Speaking in November 2018 after Ramos had scored yet another chipped penalty, Panenka said: “I do think that he can be my best ‘impersonator’, the one who takes the best Panenka penalties out there.
“The most impressive part is that he has already done it several times and the people know he can do it again, and yet he still manages to pull it off. It’s a work of genius.”
Messi has also done this on more than one occasion. Obviously.
This was a long way from being the perfect Panenka penalty, but it went in won Chile the Copa America so Sanchez probably wasn’t too bothered.
This one from Ramsey, in Wales’ 1-1 draw with Serbia in June 2017, was notable because it was scored at the Rajko Mitic Stadium, the ground where Panenka had made the technique so famous in the first place.
Not even Pirlo gets it right every time.
At least he saved his bloopers for when it didn’t really matter, having his bluff called by Jose Pinto in a friendly against Barcelona in 2010.
Like Pirlo, it really hurts us to admit that Totti did not always get things right. Similarly, like Pirlo, he at least got it right when it mattered, with his Panenka against Edwin Van Der Sar helping Italy beat the Netherlands at Euro 2000.
Bu this effort against Lecce was a stinker. And Totti’s face says it all.
Oh, Crouchy. This was Crouchy at the height of his robot-dancing fame, Crouchy at his ‘but look at his England record’ best, Crouchy at his ‘well maybe we don’t need Wayne Rooney or Michael Owen’ level of heroism.
Then it was a reminder that England will always be doomed when it comes to penalties. He still scored a hat-trick though, and we still absolutely love him.
Trailing Sir Bobby Charlton’s England goalscoring record by one, Lineker was presented with the perfect opportunity to become his country’s joint-top goalscorer when the Three Lions were awarded a penalty against Brazil in 1992.

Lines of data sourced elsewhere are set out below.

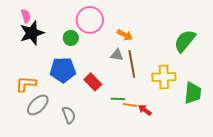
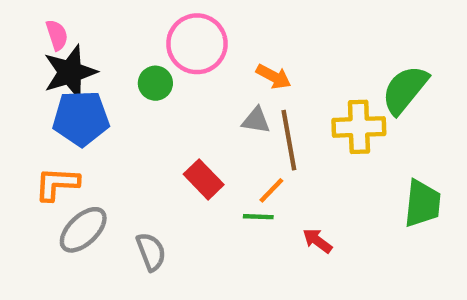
blue pentagon: (63, 70) -> (81, 118), moved
yellow cross: (164, 77) -> (359, 127), moved
orange line: (130, 105) -> (271, 190), moved, turned -56

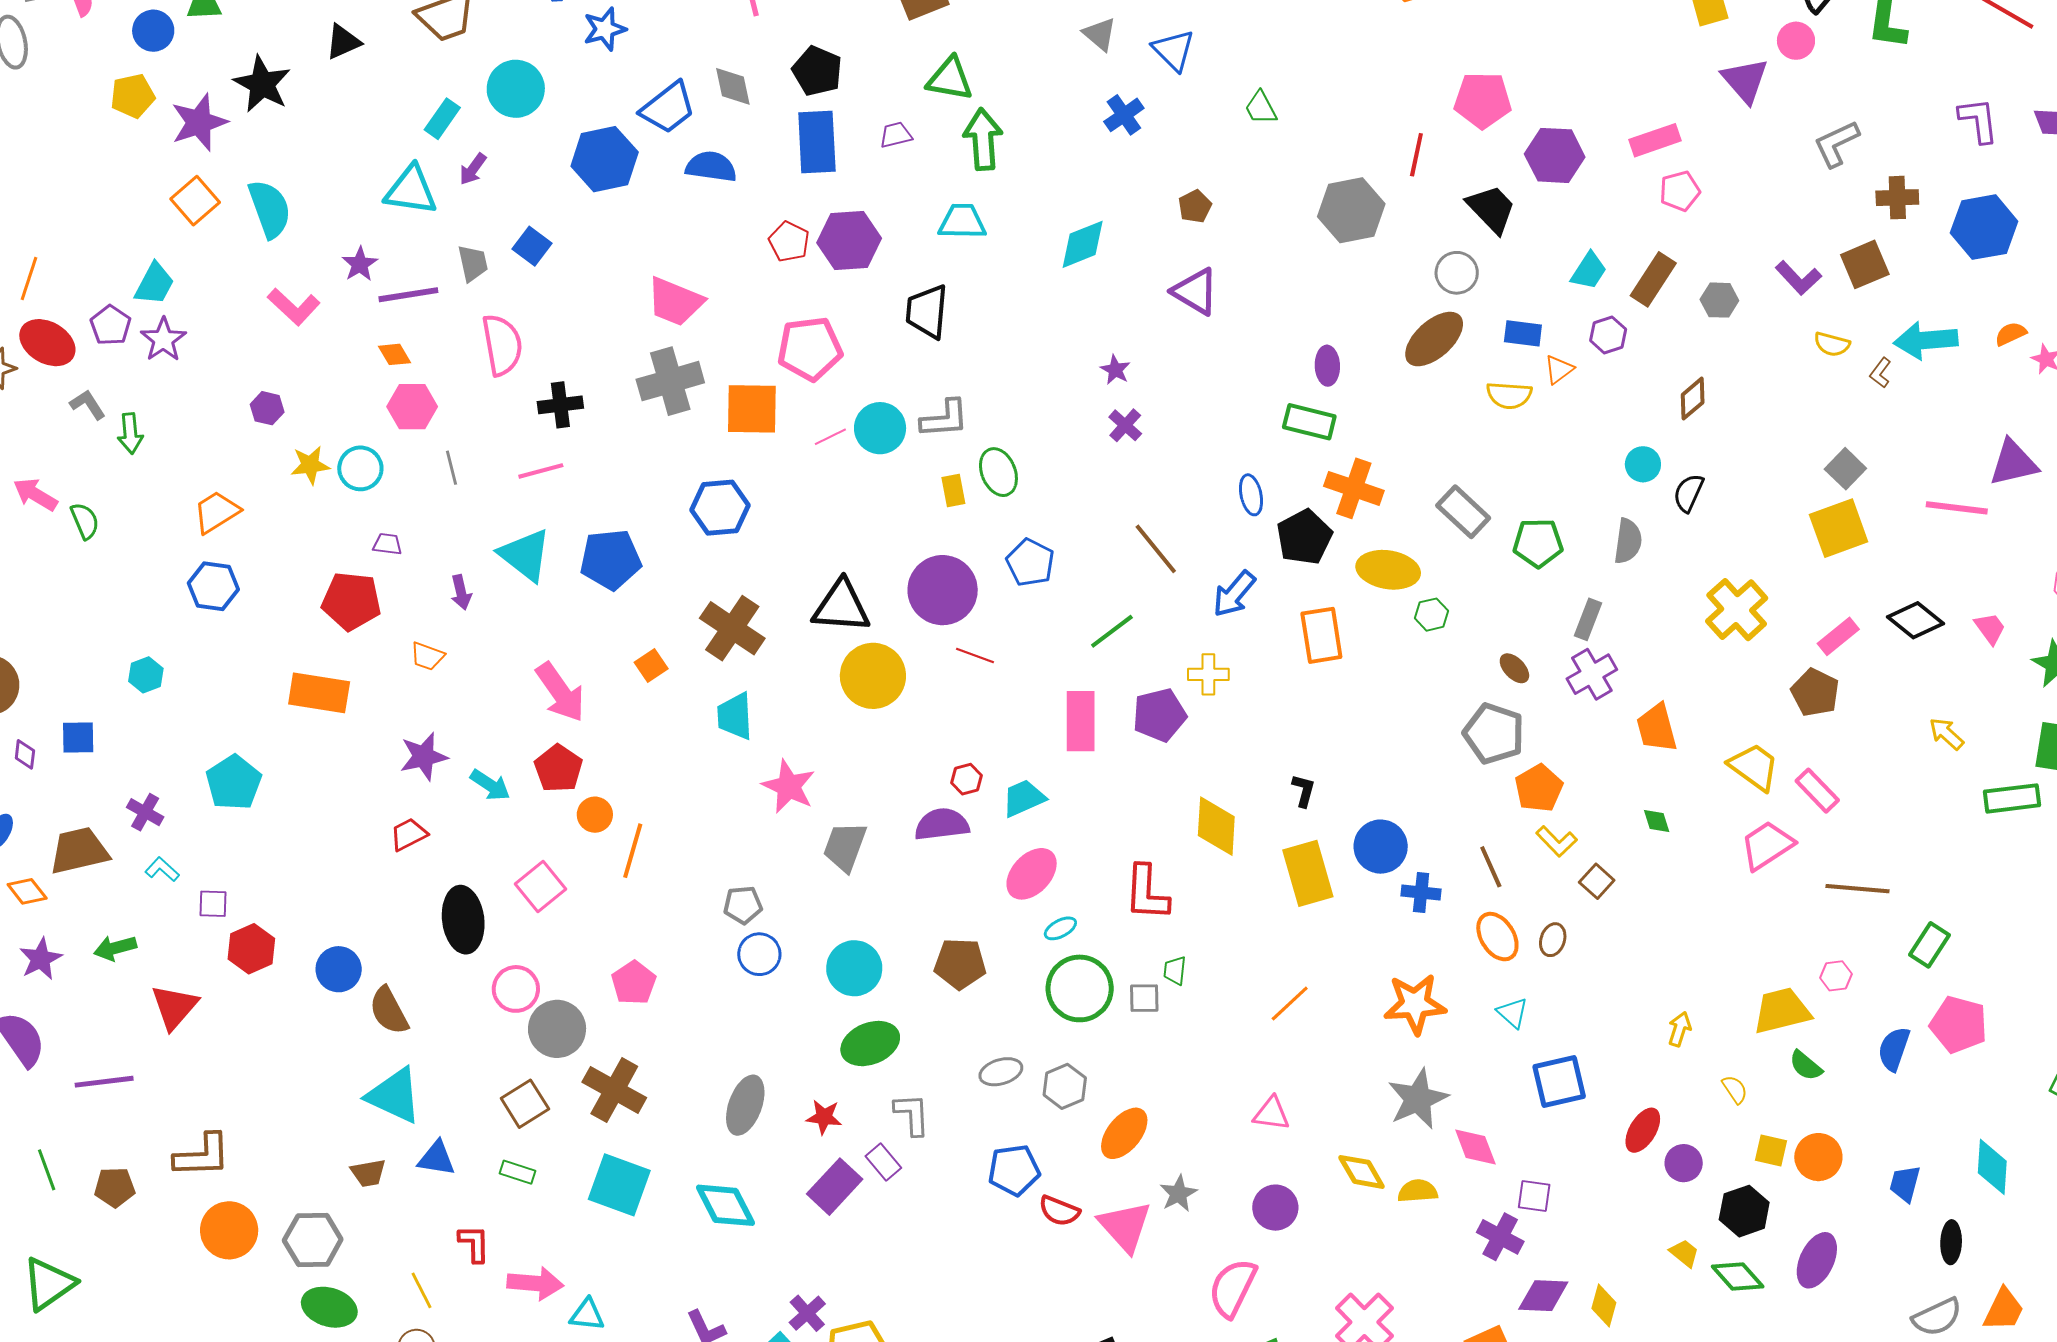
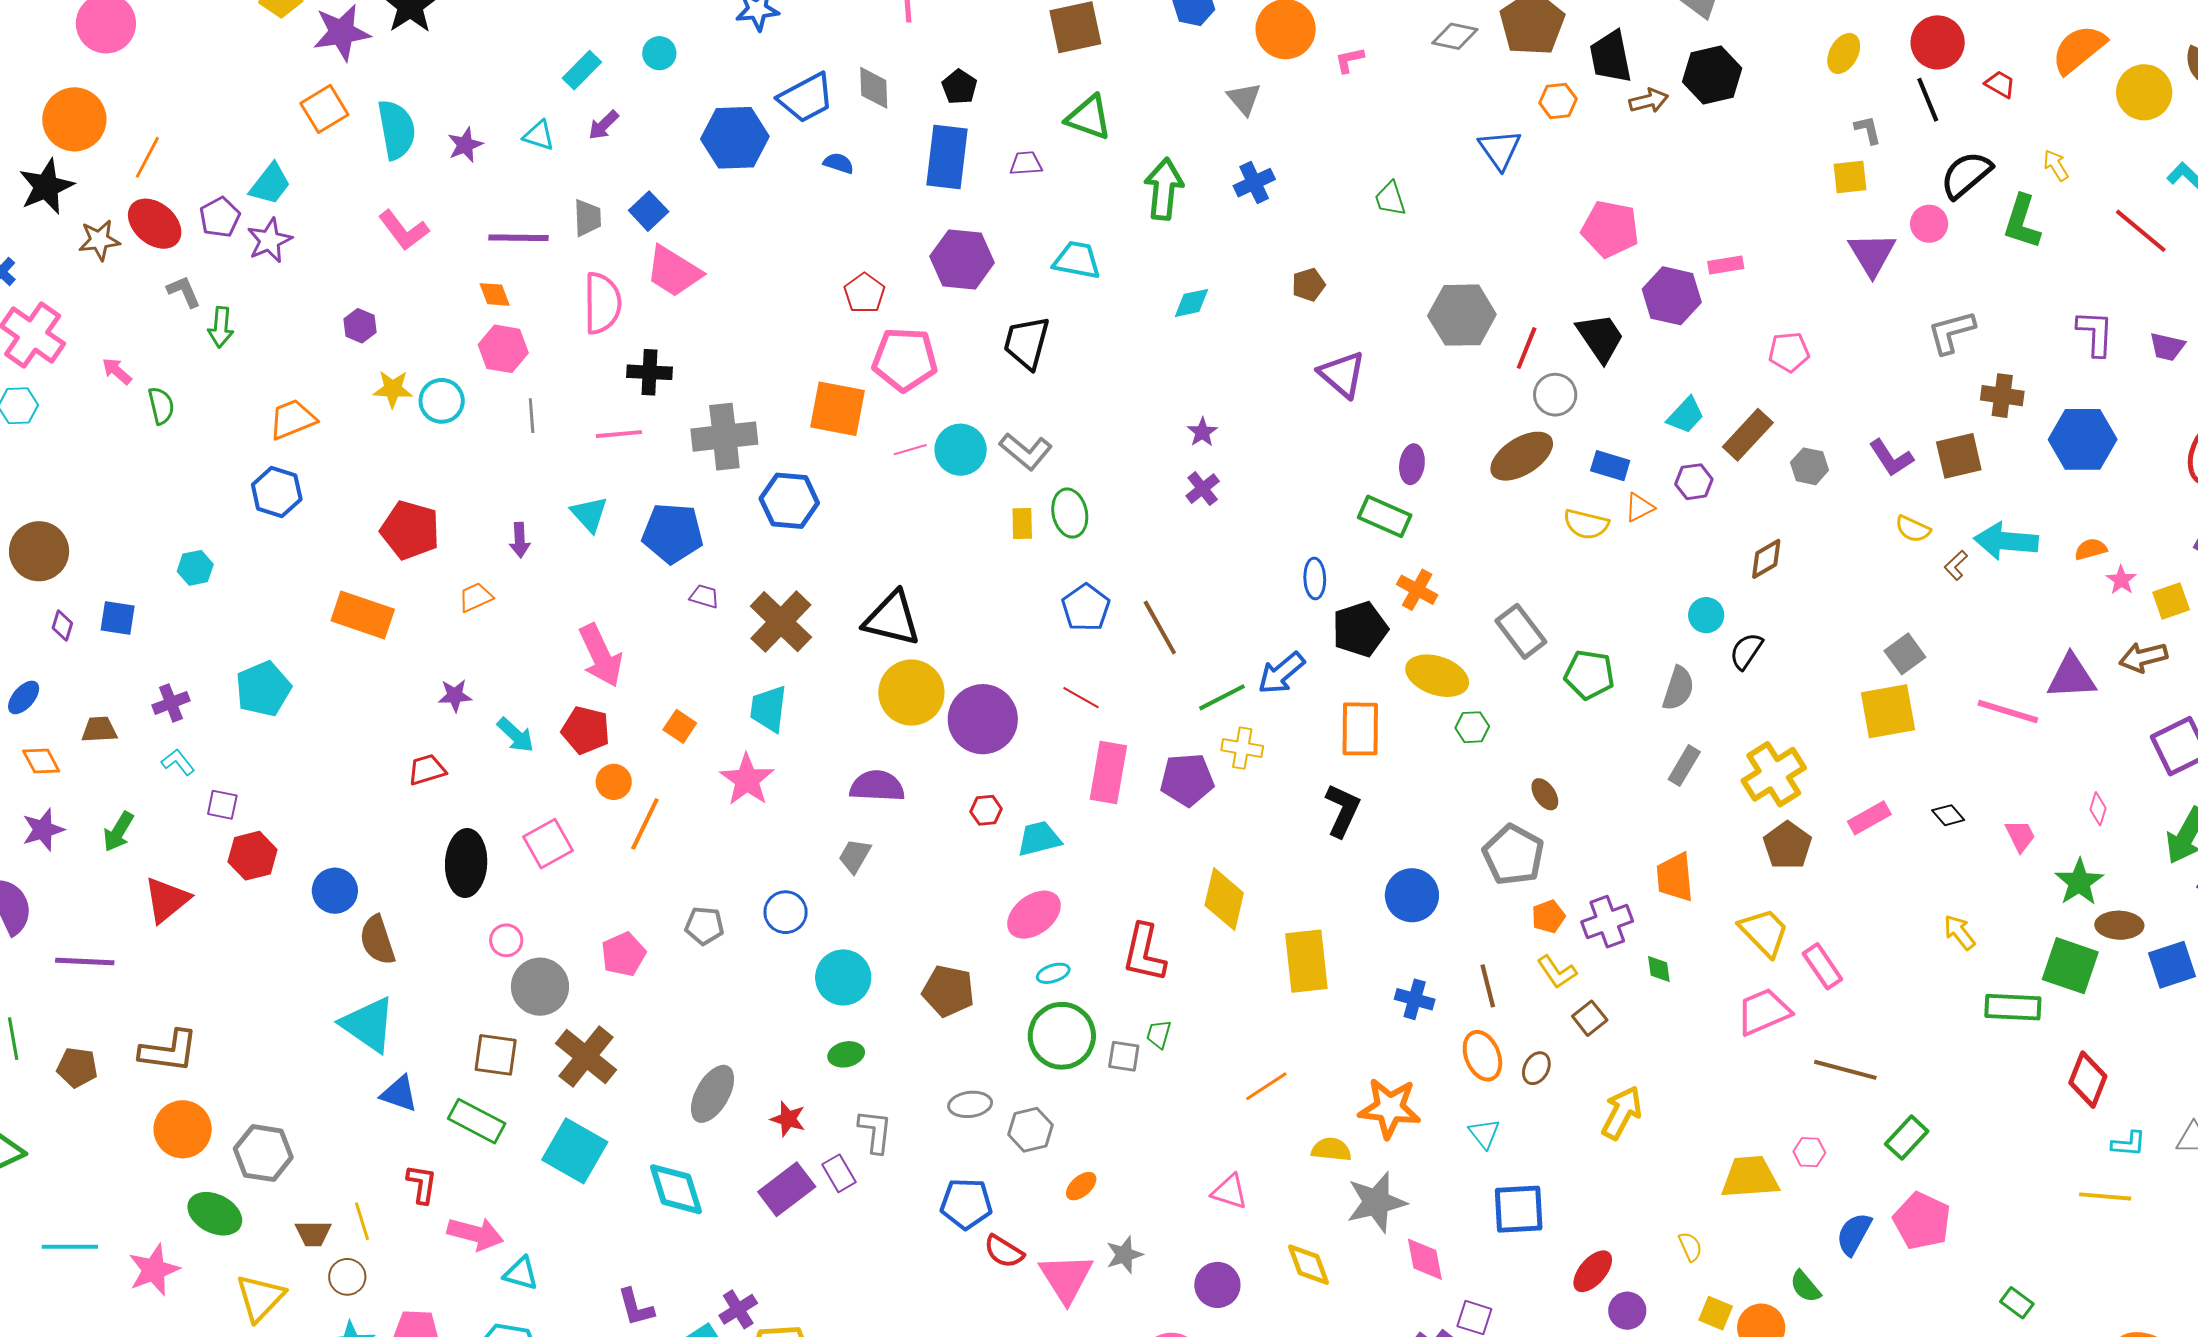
blue triangle: (1174, 50) -> (1500, 149), moved
black pentagon: (817, 71) -> (959, 87), size x0.7
cyan circle: (516, 89) -> (659, 53), size x0.6
green arrow: (983, 139) -> (1164, 189), moved
pink rectangle: (1655, 140) -> (1726, 265), moved, size x0.7
red line: (1416, 155) -> (1527, 348), moved
blue semicircle: (711, 167) -> (839, 163), size x0.6
cyan triangle: (411, 190) -> (539, 135), size x0.6
red pentagon: (789, 242) -> (864, 293), moved
cyan diamond: (1083, 244) -> (1192, 303), size x0.7
purple star: (360, 264) -> (465, 145), moved
purple triangle: (1195, 291) -> (1342, 374), moved
pink trapezoid: (675, 302) -> (674, 271), moved
gray cross: (670, 381) -> (724, 437), moved
gray L-shape: (945, 419) -> (1026, 451), turned 34
orange cross: (1354, 488) -> (1417, 590), size x0.7
pink arrow: (35, 494) -> (117, 371), size x0.7
purple trapezoid: (387, 544) -> (704, 596), moved
brown line: (1156, 549) -> (1160, 627), moved
cyan triangle: (525, 555) -> (589, 514), size x0.7
purple circle: (943, 590) -> (983, 719), moved
gray rectangle: (1588, 619) -> (1684, 766), moved
black diamond: (1915, 620) -> (1948, 815), size x0.6
green line: (1112, 631) -> (1222, 697), moved
red line: (975, 655) -> (1081, 698), moved
orange trapezoid: (427, 656) -> (476, 597), turned 126
orange square: (651, 665) -> (680, 726), moved, turned -32
purple cross: (1592, 674) -> (1607, 922), moved
brown pentagon: (1815, 693) -> (1787, 845), moved
purple star: (424, 756) -> (455, 696), size x0.7
red pentagon: (558, 768) -> (586, 730), turned -30
pink star: (789, 786) -> (747, 780), moved
orange pentagon: (1539, 788) -> (1548, 917), size x0.7
black L-shape: (1304, 790) -> (1342, 810), moved, size x1.6
purple cross: (145, 812) -> (171, 703), turned 30
purple semicircle: (942, 824) -> (877, 786), moved
gray trapezoid: (845, 847) -> (855, 856), size x0.7
blue circle: (1381, 847) -> (1412, 895), moved
brown trapezoid: (79, 851) -> (99, 730), size x0.6
gray pentagon: (743, 905) -> (704, 926), moved
green arrow: (115, 948) -> (118, 832), turned -54
blue circle: (759, 954) -> (786, 912), moved
pink circle: (516, 989) -> (506, 940), size x0.7
yellow arrow: (1680, 1029) -> (1622, 1113), moved, size x1.6
green ellipse: (870, 1044) -> (846, 1054), size x0.6
green semicircle: (1806, 1066) -> (1805, 1287), moved
brown square: (525, 1104) -> (496, 1055), turned 30
orange ellipse: (1124, 1133) -> (1081, 1186), size x0.6
green rectangle: (517, 1172) -> (477, 1121), size x1.6
brown trapezoid: (368, 1173) -> (313, 1234), moved
yellow semicircle: (1418, 1191) -> (1331, 1149), moved
green ellipse: (329, 1307) -> (215, 1214), moved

But in his final appearance at Wembley, Lineker completely fluffed the chance. Speaking afterwards, he said: “I saw the goalkeeper commit himself early and tried to lift the ball over him…but I scuffed up some grass as I shot and couldn’t get any height.”
Graham Taylor was much less apologetic, commenting: “You could argue that we played Brazil with 10 men.” Ouch.
Mitrovic had already scored once for Serbia when he was handed a great chance to add another. It did not go well.
“I have no idea why I’ve done that,” he said afterwards. “I was watching (Memphis) Depay (score a Panenka) yesterday and decided at the last moment. I am stupid!”